Telegraph Days won’t be among my absolute favorite reads of the year, but I thoroughly enjoyed it, have no qualms about broadly recommending it.
The River by Peter Heller
Published: 2019 | Pages: 253
The Dog Stars was among my favorite reads of last year. In the time since, some of the scenes of Hig flying around in his small plane above a world being retaken by nature have cemented into my literary memory.
So I had high hopes for The River, Heller’s newest novel. Set in Canada, two college friends, Jack and Wynn, are in the midst of a long canoe journey deep in the wilds. One night, they spot the ominous orange glow of a fire—a big one. Can they outrun it? And warn a few others on the river along the way? In itself, that might be a great story, but then Heller throws in a thriller-ish twist that didn’t live up to what I hoped it would be. Jack and Wynn have to figure out not only surviving the fire and the river, but another threat too. It’s in this kaleidoscope of events that the characters fall a little flat.
And yet, Heller delivers some of the finest natural writing you’ll ever come across, which was also the case with The Dog Stars. Canoeing, fly fishing, cooking foraged foods over a fire, even the whirling currents of a powerful river are written about with the grace and expertise that only a true outdoorsman could bring. That’s certainly the bright spot of this novel.

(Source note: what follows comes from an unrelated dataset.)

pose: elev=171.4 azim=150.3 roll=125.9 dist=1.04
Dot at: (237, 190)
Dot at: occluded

I wanted to like The River more than I did. I kept hanging on, hoping for a satisfying ending that unfortunately never arrived. It’s not a bad novel by any means, I just expected more. If you’re intrigued nonetheless, check it out from the library.
The Bear by Andrew Krivak
Published: 2020 | Pages: 221
“You’re hungry, I know, said the dreambear, but you need to be hungry for more than food. More than sleep. . . . Be hungry for what you have yet to do while you’re awake.”

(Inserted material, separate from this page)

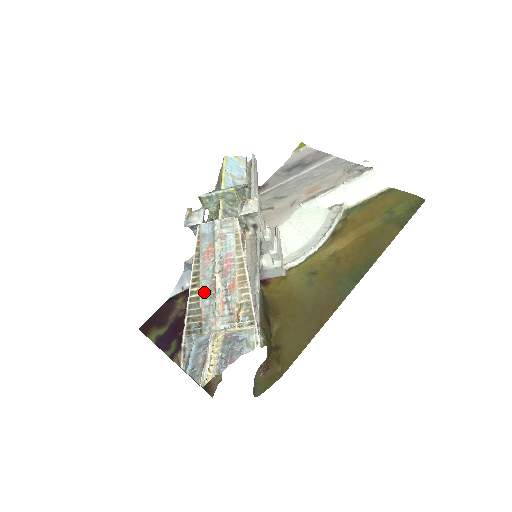
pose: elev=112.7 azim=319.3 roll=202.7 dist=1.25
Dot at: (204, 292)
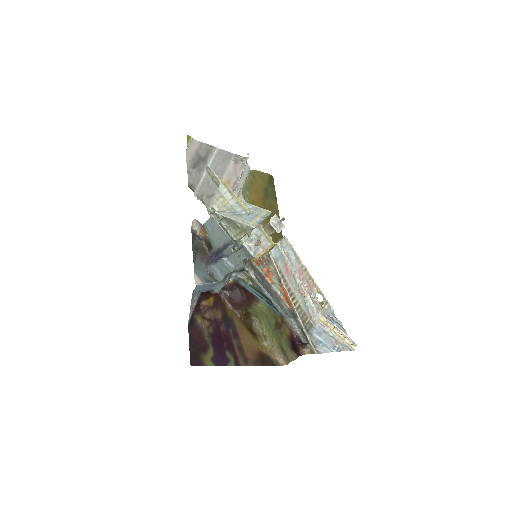
Dot at: (300, 300)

It’s nearly impossible to not immediately think of this book as a parallel story to Cormac McCarthy’s The Road. It’s a fast read set in a post-apocalyptic world, the dialogue is sort of clipped in that nobody is getting into long monologues, and the two primary characters are a father and his child.
Father and daughter are alone in the world—the last of the humans. Whatever caused the end of humanity (it’s not dwelled upon in the story) has not destroyed the natural world though. These two live a caveman-like existence with just a few remnants of the old world: some tools, a few books, a mother’s comb.
The first half is sort of boilerplate survival/outdoorsy writing. Father does his best to teach young daughter the ways of living off the land. It’s beautifully done, but not terribly unique—like I said, at this point it was pretty much The Road without the marauding baby-eaters.
But the second half makes things rather interesting. In her teenage years, the girl embarks on a long journey to the ocean to procure some salt. After a run-in with the brutal face of tragedy, the girl gets some unlikely help from a bear in finding her way home. To me, the bear seemed to be a God-like character, though not in an obvious Aslan way. It’s a really intriguing and moving relationship they forge, and the girl ultimately comes to realize she’s beyond capable of forging her own path.
The Bear was a memorable read that offered a lot of beautiful (and detailed) meditations on survival, memory, and the natural world. I liked The Road better, if forced to make the comparative judgment call, but this is certainly a worthwhile novel.
That’s all for me this week. I sure hope you all had a good Thanksgiving and can get in some good reading this weekend yet. I’m devouring Ruth Ware’s One by One.